By the condition (i), we have

$$ \alpha_{1}(\kappa_{1}-\beta_{1}) \bigl\| T_{1}^{2} x_{0}-T_{1} x_{0} \bigr\| ^{2} + \bigl((\alpha_{1}+\beta_{1}) \kappa_{1}-\beta_{1}(1-\alpha_{1}- \beta_{1}) \bigr)\|T_{1} x_{0}-x_{0} \|^{2}\leq0. $$

(2.10)

From (2.9) and \(\delta_{i}<1\) for \(i=2,3,\ldots,N\), it yields

$$ \alpha_{1}(\kappa_{1}-\beta_{1}) \bigl\| T_{1}^{2} x_{0}-T_{1} x_{0} \bigr\| ^{2} + \bigl((\alpha_{1}+\beta_{1}) \kappa_{1}-\beta_{1}(1-\alpha_{1}- \beta_{1}) \bigr)\|T_{1} x_{0}-x_{0} \|^{2}\geq0. $$

(2.11)

This implies that

$$ \|T_{1} x_{0}-x_{0}\|=0. $$

(2.12)

Therefore, \(T_{1} x_{0}=x_{0}\), that is, \(x_{0}\in F(T_{1})\).
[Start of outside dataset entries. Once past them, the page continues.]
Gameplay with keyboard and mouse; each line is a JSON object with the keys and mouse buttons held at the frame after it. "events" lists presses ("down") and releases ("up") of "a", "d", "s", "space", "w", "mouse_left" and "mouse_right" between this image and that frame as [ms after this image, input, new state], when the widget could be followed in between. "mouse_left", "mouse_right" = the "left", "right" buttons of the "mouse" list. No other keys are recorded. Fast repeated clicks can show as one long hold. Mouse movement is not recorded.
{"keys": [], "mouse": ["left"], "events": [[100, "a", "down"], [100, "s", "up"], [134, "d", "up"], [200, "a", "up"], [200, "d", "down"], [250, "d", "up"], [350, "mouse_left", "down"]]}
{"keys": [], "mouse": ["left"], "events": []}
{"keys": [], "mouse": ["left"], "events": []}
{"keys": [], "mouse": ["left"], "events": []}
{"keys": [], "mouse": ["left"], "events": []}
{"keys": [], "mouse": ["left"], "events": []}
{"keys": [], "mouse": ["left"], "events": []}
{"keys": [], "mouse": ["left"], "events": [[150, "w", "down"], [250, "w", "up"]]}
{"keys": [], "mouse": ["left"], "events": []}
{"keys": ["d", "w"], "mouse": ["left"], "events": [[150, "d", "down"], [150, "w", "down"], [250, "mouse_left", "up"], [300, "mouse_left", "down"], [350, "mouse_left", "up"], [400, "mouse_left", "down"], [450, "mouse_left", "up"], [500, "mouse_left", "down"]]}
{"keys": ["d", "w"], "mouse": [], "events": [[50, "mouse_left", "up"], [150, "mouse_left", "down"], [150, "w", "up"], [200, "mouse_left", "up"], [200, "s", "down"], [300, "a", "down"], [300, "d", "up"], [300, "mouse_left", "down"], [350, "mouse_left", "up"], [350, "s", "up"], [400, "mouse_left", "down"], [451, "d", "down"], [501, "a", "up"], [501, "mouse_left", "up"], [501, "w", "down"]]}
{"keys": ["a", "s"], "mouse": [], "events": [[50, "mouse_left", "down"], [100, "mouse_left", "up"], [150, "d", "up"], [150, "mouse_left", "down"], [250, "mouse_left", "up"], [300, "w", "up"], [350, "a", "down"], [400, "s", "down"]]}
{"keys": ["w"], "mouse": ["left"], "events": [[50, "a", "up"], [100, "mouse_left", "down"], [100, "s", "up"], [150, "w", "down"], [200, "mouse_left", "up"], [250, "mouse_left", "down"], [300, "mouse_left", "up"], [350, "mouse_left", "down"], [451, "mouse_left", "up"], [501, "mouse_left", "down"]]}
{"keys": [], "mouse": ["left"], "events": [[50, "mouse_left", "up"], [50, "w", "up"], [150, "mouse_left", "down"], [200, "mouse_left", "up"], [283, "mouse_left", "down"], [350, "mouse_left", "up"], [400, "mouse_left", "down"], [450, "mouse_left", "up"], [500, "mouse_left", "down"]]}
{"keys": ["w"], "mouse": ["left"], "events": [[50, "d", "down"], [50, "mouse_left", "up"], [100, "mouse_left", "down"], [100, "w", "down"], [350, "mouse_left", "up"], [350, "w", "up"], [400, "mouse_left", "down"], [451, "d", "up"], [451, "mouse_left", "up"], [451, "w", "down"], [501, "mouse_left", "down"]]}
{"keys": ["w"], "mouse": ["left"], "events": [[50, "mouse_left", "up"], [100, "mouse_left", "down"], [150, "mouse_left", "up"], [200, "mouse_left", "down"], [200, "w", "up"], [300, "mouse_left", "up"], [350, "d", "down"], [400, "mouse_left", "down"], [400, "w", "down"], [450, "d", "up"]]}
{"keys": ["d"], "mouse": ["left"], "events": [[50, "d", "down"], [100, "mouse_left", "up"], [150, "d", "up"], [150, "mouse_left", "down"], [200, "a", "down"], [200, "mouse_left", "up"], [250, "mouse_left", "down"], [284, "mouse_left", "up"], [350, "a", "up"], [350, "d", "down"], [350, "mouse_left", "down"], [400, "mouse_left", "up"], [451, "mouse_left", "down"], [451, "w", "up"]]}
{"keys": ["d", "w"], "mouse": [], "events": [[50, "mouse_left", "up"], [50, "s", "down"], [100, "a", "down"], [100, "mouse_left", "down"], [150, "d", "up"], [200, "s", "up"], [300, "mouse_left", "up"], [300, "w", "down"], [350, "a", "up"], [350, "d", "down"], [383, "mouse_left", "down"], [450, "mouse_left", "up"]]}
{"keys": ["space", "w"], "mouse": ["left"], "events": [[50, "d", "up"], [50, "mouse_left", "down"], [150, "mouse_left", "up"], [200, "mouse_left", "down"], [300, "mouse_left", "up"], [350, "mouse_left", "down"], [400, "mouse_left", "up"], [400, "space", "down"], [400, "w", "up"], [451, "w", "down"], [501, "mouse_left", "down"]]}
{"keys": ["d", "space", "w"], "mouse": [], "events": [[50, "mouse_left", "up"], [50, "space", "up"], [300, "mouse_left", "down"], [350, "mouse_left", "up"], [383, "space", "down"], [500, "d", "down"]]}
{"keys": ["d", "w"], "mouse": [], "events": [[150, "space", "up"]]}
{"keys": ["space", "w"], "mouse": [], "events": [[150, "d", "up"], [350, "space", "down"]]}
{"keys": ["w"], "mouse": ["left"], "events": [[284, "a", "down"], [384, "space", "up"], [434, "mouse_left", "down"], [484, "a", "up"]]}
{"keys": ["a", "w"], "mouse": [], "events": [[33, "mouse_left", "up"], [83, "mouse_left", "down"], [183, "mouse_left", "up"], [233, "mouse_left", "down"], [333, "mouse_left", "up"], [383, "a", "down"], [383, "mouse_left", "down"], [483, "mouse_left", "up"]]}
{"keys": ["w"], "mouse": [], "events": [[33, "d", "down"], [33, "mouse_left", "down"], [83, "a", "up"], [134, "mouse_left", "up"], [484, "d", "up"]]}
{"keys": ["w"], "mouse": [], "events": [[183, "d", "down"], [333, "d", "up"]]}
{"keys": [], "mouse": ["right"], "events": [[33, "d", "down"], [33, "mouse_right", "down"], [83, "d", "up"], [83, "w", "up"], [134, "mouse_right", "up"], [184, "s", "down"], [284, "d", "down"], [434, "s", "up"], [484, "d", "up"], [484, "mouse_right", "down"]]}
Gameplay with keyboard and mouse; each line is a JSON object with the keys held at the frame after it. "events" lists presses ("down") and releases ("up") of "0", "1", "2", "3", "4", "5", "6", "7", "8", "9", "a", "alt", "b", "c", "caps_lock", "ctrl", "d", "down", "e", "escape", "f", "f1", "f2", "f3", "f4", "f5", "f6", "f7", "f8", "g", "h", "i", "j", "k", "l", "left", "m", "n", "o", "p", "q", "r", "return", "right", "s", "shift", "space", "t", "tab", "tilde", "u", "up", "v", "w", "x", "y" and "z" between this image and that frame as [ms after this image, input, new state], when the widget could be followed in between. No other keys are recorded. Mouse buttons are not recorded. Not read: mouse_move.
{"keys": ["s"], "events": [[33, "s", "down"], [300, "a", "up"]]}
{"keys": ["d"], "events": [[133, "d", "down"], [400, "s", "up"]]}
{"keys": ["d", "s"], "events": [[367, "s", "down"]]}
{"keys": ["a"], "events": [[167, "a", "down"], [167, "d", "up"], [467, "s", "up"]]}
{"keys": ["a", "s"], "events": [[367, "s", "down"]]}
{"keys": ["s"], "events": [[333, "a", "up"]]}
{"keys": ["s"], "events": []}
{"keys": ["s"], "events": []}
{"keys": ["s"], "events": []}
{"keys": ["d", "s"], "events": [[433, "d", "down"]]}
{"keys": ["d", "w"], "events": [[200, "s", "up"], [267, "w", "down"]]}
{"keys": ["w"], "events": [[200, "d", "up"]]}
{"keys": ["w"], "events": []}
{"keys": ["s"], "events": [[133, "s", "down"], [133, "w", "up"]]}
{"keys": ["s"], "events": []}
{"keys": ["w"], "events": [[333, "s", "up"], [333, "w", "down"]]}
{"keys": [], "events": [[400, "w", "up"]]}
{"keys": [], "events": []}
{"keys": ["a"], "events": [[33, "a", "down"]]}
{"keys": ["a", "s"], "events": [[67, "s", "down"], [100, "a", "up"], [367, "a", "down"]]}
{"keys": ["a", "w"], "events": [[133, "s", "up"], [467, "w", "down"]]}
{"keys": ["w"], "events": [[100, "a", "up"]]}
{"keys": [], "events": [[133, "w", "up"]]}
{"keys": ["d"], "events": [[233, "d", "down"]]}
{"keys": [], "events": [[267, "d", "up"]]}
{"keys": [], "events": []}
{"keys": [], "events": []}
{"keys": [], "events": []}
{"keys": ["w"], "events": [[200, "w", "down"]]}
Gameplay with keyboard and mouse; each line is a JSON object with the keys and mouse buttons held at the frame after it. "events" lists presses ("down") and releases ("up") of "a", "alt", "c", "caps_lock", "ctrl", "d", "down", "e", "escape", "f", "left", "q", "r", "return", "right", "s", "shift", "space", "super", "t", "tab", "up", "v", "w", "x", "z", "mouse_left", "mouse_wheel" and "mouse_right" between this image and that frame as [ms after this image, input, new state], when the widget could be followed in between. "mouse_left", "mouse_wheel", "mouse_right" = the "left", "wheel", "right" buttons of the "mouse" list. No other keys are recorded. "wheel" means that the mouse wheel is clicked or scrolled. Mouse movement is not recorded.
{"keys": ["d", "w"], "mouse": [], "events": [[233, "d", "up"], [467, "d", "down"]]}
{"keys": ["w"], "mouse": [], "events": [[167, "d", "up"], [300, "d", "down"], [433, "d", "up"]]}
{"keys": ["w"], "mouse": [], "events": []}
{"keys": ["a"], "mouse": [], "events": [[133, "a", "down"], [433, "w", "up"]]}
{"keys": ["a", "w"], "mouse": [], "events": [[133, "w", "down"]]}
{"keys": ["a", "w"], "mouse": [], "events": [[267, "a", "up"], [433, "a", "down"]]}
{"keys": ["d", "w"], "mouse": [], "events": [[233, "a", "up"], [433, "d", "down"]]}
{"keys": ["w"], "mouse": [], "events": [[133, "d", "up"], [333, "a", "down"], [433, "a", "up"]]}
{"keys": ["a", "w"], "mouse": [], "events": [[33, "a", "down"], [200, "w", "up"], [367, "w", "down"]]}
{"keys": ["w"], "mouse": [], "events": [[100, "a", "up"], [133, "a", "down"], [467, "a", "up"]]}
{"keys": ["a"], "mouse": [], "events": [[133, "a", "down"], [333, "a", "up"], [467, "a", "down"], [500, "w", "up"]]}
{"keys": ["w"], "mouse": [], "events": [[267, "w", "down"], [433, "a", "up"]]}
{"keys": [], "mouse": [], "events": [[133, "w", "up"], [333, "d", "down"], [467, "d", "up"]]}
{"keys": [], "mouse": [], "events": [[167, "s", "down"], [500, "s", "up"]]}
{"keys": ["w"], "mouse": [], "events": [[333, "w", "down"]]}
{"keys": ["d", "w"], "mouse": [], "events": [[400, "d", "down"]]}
By the definition of \(U_{1}\), we have

$$\begin{aligned} U_{1}x_{0} =&\alpha_{1} T_{1}^{2} U_{0} x_{0}+ \beta_{1} T_{1} U_{0} x_{0}+ \gamma_{1} U_{0} x_{0}+\delta_{1} x_{0} \\ =&\alpha_{1} T_{1}^{2} x_{0}+ \beta_{1} T_{1} x_{0}+\gamma_{1} x_{0}+\delta_{1} x_{0} \\ =&\alpha_{1} T_{1} x_{0}+\beta_{1} x_{0}+\gamma_{1} x_{0}+\delta_{1} x_{0} \\ =&x_{0}. \end{aligned}$$

(2.13)

Again, by (2.8), (2.13) and \(\delta_{i}<1\) for \(i=3,4,\ldots,N\), we have

$$\begin{aligned} & \alpha_{2}(\kappa_{2}-\beta_{2} ) \bigl\| T_{2}^{2} U_{1} x_{0}-T_{2} U_{1} x_{0}\bigr\| ^{2} + \bigl((\alpha_{2}+ \beta_{2})\kappa_{2} -\beta_{2} \gamma_{2} \bigr)\| T_{2} U_{1} x_{0}-U_{1} x_{0}\|^{2} \\ & \quad=\alpha_{2}(\kappa_{2}-\beta_{2} ) \bigl\| T_{2}^{2} x_{0}-T_{2} x_{0}\bigr\| ^{2} + \bigl((\alpha_{2}+ \beta_{2})\kappa_{2} -\beta_{2} \gamma_{2} \bigr)\|T_{2} x_{0}- x_{0} \|^{2} \\ & \quad\geq0. \end{aligned}$$

(2.14)

From the condition (ii), this implies

$$ \|T_{2}x_{0}-x_{0}\|=0. $$

(2.15)

Therefore, \(T_{2} x_{0}=x_{0}\), that is, \(x_{0}\in F(T_{2})\). By the definition of \(U_{2}\), we also have

$$ U_{2}x_{0}=x_{0}. $$

(2.16)

Using the same argument, we can conclude that

$$ x_{0}\in F(T_{i}), \quad i=3,4,\ldots, N. $$

(2.17)

Hence, \(F(G)\subseteq\bigcap_{i=1}^{N} F(T_{i})\).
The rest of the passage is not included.